Will Writing: The Dangers Of Free Will Templates, DIY, & Unqualified Drafters

According to the Legal Ombudsman’s recent ‘Complaints in Focus’ report, Wills & Probate is currently the third most complained about area of law, making up around 13% of the 8,000 complaints resolved by the Legal Ombudsman last year.

As this area of law often sees people using legal services during an emotional time in their lives (being terminally ill or having lost a loved one for example) the importance of getting things right, and of being sensitive to the circumstances could not be higher for service providers. 

Data from the Chancery Division shows there were 368 claims lodged for breach of fiduciary duty in 2013, up from 107 on the previous 12 months. The claims range from theft of assets by the executor to fraudulent distribution of assets to favour certain beneficiaries of the will above others.
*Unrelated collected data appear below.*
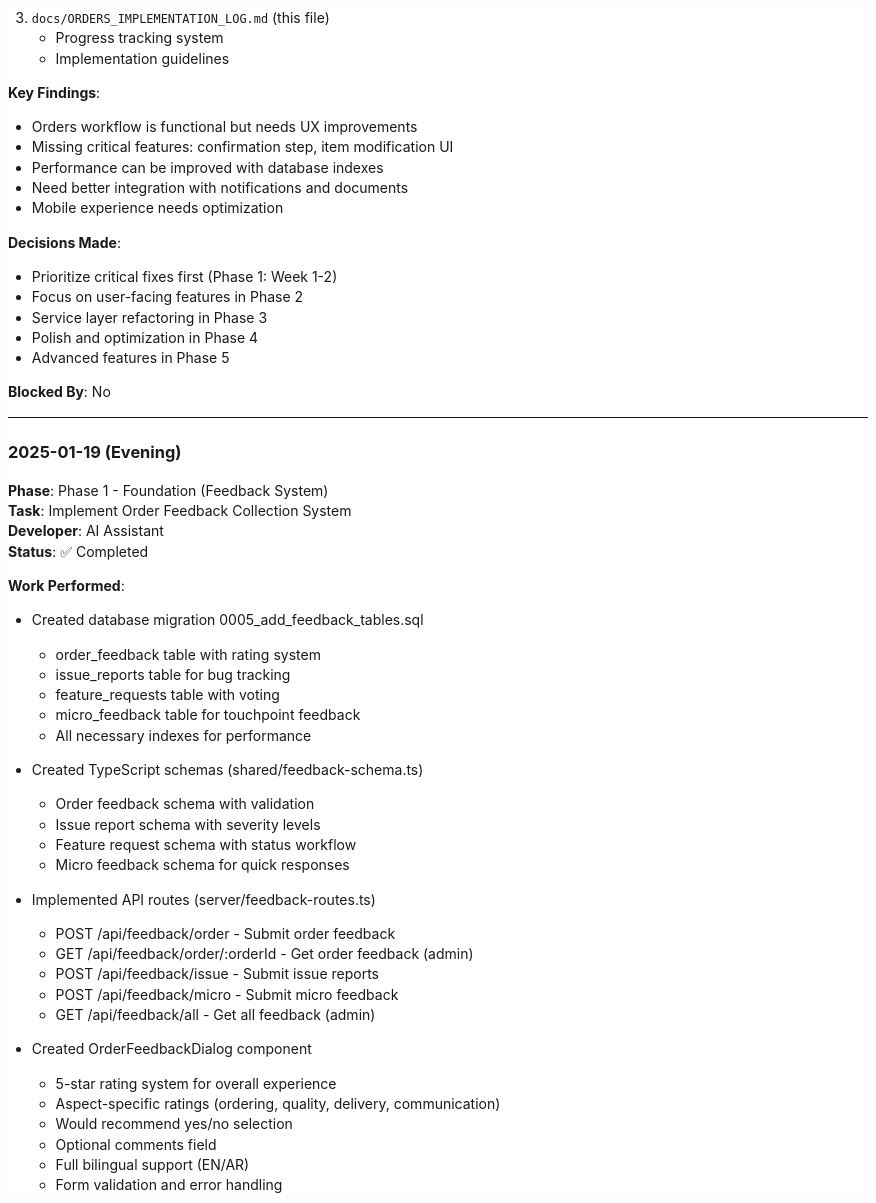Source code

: 3. `docs/ORDERS_IMPLEMENTATION_LOG.md` (this file)
   - Progress tracking system
   - Implementation guidelines

**Key Findings**:
- Orders workflow is functional but needs UX improvements
- Missing critical features: confirmation step, item modification UI
- Performance can be improved with database indexes
- Need better integration with notifications and documents
- Mobile experience needs optimization

**Decisions Made**:
- Prioritize critical fixes first (Phase 1: Week 1-2)
- Focus on user-facing features in Phase 2
- Service layer refactoring in Phase 3
- Polish and optimization in Phase 4
- Advanced features in Phase 5

**Blocked By**: No

---

### 2025-01-19 (Evening)

**Phase**: Phase 1 - Foundation (Feedback System)  
**Task**: Implement Order Feedback Collection System  
**Developer**: AI Assistant  
**Status**: ✅ Completed

**Work Performed**:
- Created database migration 0005_add_feedback_tables.sql
  - order_feedback table with rating system
  - issue_reports table for bug tracking
  - feature_requests table with voting
  - micro_feedback table for touchpoint feedback
  - All necessary indexes for performance
  
- Created TypeScript schemas (shared/feedback-schema.ts)
  - Order feedback schema with validation
  - Issue report schema with severity levels
  - Feature request schema with status workflow
  - Micro feedback schema for quick responses
  
- Implemented API routes (server/feedback-routes.ts)
  - POST /api/feedback/order - Submit order feedback
  - GET /api/feedback/order/:orderId - Get order feedback (admin)
  - POST /api/feedback/issue - Submit issue reports
  - POST /api/feedback/micro - Submit micro feedback
  - GET /api/feedback/all - Get all feedback (admin)
  
- Created OrderFeedbackDialog component
  - 5-star rating system for overall experience
  - Aspect-specific ratings (ordering, quality, delivery, communication)
  - Would recommend yes/no selection
  - Optional comments field
  - Full bilingual support (EN/AR)
  - Form validation and error handling
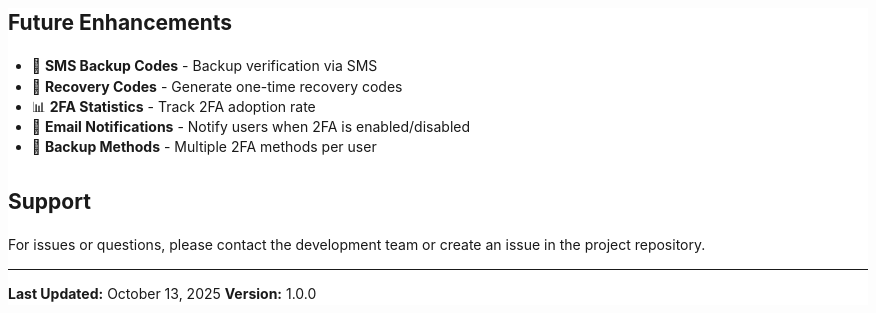 ## Future Enhancements

- 📱 **SMS Backup Codes** - Backup verification via SMS
- 🔑 **Recovery Codes** - Generate one-time recovery codes
- 📊 **2FA Statistics** - Track 2FA adoption rate
- 📧 **Email Notifications** - Notify users when 2FA is enabled/disabled
- 🔄 **Backup Methods** - Multiple 2FA methods per user

## Support

For issues or questions, please contact the development team or create an issue in the project repository.

---

**Last Updated:** October 13, 2025
**Version:** 1.0.0

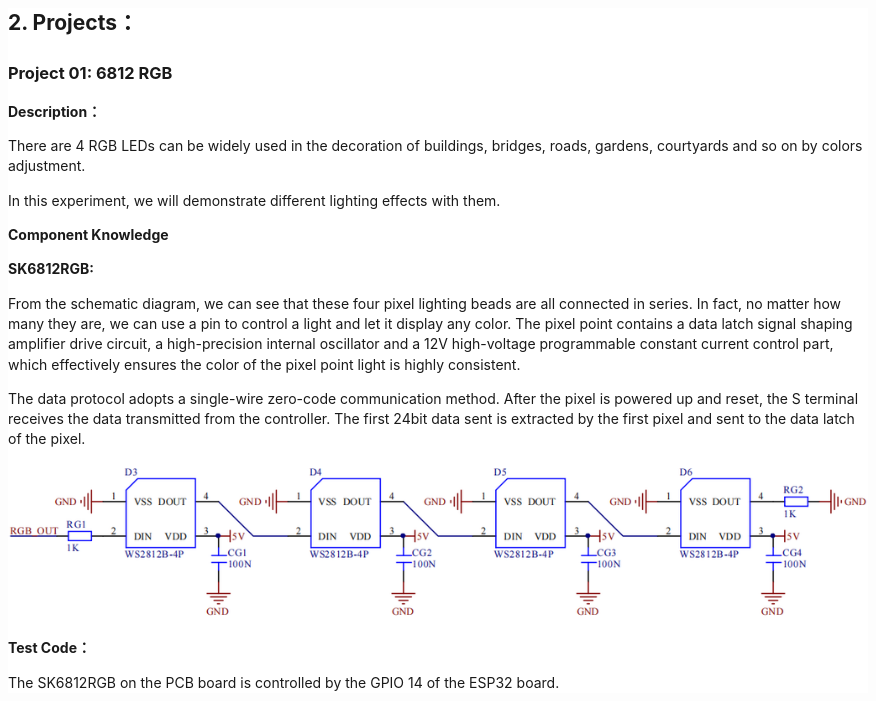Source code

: ## 2. Projects：

### Project 01: 6812 RGB

**Description：**

There are 4 RGB LEDs can be widely used in the decoration of buildings, bridges, roads, gardens, courtyards and so on by colors adjustment.

In this experiment, we will demonstrate different lighting effects with them.

**Component Knowledge**

**SK6812RGB:**

From the schematic diagram, we can see that these four pixel lighting beads are all connected in series. In fact, no matter how many they are, we can use a pin to control a light and let it display any color. The pixel point contains a data latch signal shaping amplifier drive circuit, a high-precision internal oscillator and a 12V high-voltage programmable constant current control part, which effectively ensures the color of the pixel point light is highly consistent.

The data protocol adopts a single-wire zero-code communication method. After the pixel is powered up and reset, the S terminal receives the data transmitted from the controller. The first 24bit data sent is extracted by the first pixel and sent to the data latch of the pixel.

![](media/86e292d0666046b72a1e0e68adfb17e8.png)

**Test Code：**

The SK6812RGB on the PCB board is controlled by the GPIO 14 of the ESP32 board.

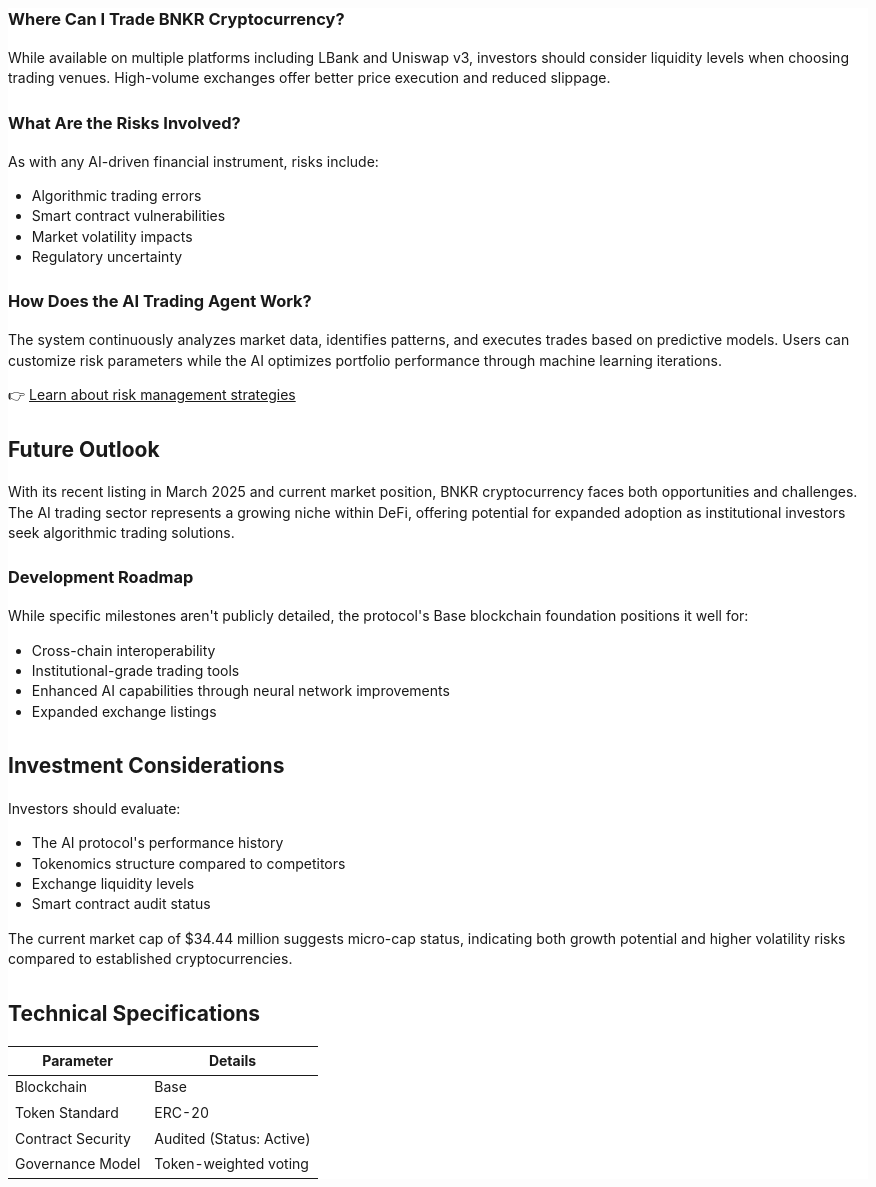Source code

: ### Where Can I Trade BNKR Cryptocurrency?  
While available on multiple platforms including LBank and Uniswap v3, investors should consider liquidity levels when choosing trading venues. High-volume exchanges offer better price execution and reduced slippage.  

### What Are the Risks Involved?  
As with any AI-driven financial instrument, risks include:  
- Algorithmic trading errors  
- Smart contract vulnerabilities  
- Market volatility impacts  
- Regulatory uncertainty  

### How Does the AI Trading Agent Work?  
The system continuously analyzes market data, identifies patterns, and executes trades based on predictive models. Users can customize risk parameters while the AI optimizes portfolio performance through machine learning iterations.  

👉 [Learn about risk management strategies](https://bit.ly/okx-bonus)  

## Future Outlook  
With its recent listing in March 2025 and current market position, BNKR cryptocurrency faces both opportunities and challenges. The AI trading sector represents a growing niche within DeFi, offering potential for expanded adoption as institutional investors seek algorithmic trading solutions.  

### Development Roadmap  
While specific milestones aren't publicly detailed, the protocol's Base blockchain foundation positions it well for:  
- Cross-chain interoperability  
- Institutional-grade trading tools  
- Enhanced AI capabilities through neural network improvements  
- Expanded exchange listings  

## Investment Considerations  
Investors should evaluate:  
- The AI protocol's performance history  
- Tokenomics structure compared to competitors  
- Exchange liquidity levels  
- Smart contract audit status  

The current market cap of $34.44 million suggests micro-cap status, indicating both growth potential and higher volatility risks compared to established cryptocurrencies.  

## Technical Specifications  
| Parameter          | Details                  |  
|---------------------|--------------------------|  
| Blockchain          | Base                     |  
| Token Standard      | ERC-20                   |  
| Contract Security   | Audited (Status: Active) |  
| Governance Model    | Token-weighted voting    |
So why might this be the case? The Chairman of the Law Society’s wills and equity committee, Richard Roberts, said the risk of mismanagement increases as more and more people execute estate distribution themselves, saying; ”Many wrongly perceive the task to be simpler than it is” he said.

It’s evident that more people are asking Google ‘how to make a Will’, downloading free Will templates, or employing unqualified, unregulated, and uninsured people to draft these vital documents for them.

Our Will solicitors have outlined some issues that can arise out of making your own Will, or employing a non-lawyer to write it for you.

The most common dispute we see arising from poorly drafted Wills or trusts are between family members. Remember, if you write your own Will you run the risk of family members misinterpreting your final wishes and your estate being distributed incorrectly. We have also seen cases where home-made wills have split the estate into percentages but there have been errors in calculation, meaning the entire estate is not disposed of.  Ultimately, misinterpretations can lead to disagreements.

It’s also the case that where alternative dispute resolution techniques fail to resolve such conflicts they can escalate into civil litigation cases in the family court, which can be extremely expensive and drawn-out.

At Else we charge just £200+vat for a single Will and £350+vat for a pair of Wills for a couple where matters are straightforward. This is a small price to pay when you realise a dispute resolution solicitor’s hourly rate can be as much as £250+vat per hour and the costs of litigation can easily run into tens of thousands of pounds.

Finally, although it is legal for non-lawyer Will-writers to practice (and there are some very experienced professionals out there if you research properly), ultimately they are not subject to the same regulations as Will solicitors and may not be covered by appropriate professional indemnity insurance.

While these are preferable to the ‘home-made’ Wills that are becoming more regular, we would advise ensuring that whoever writes your Will is subject to proper regulatory scrutiny and appropriate experience.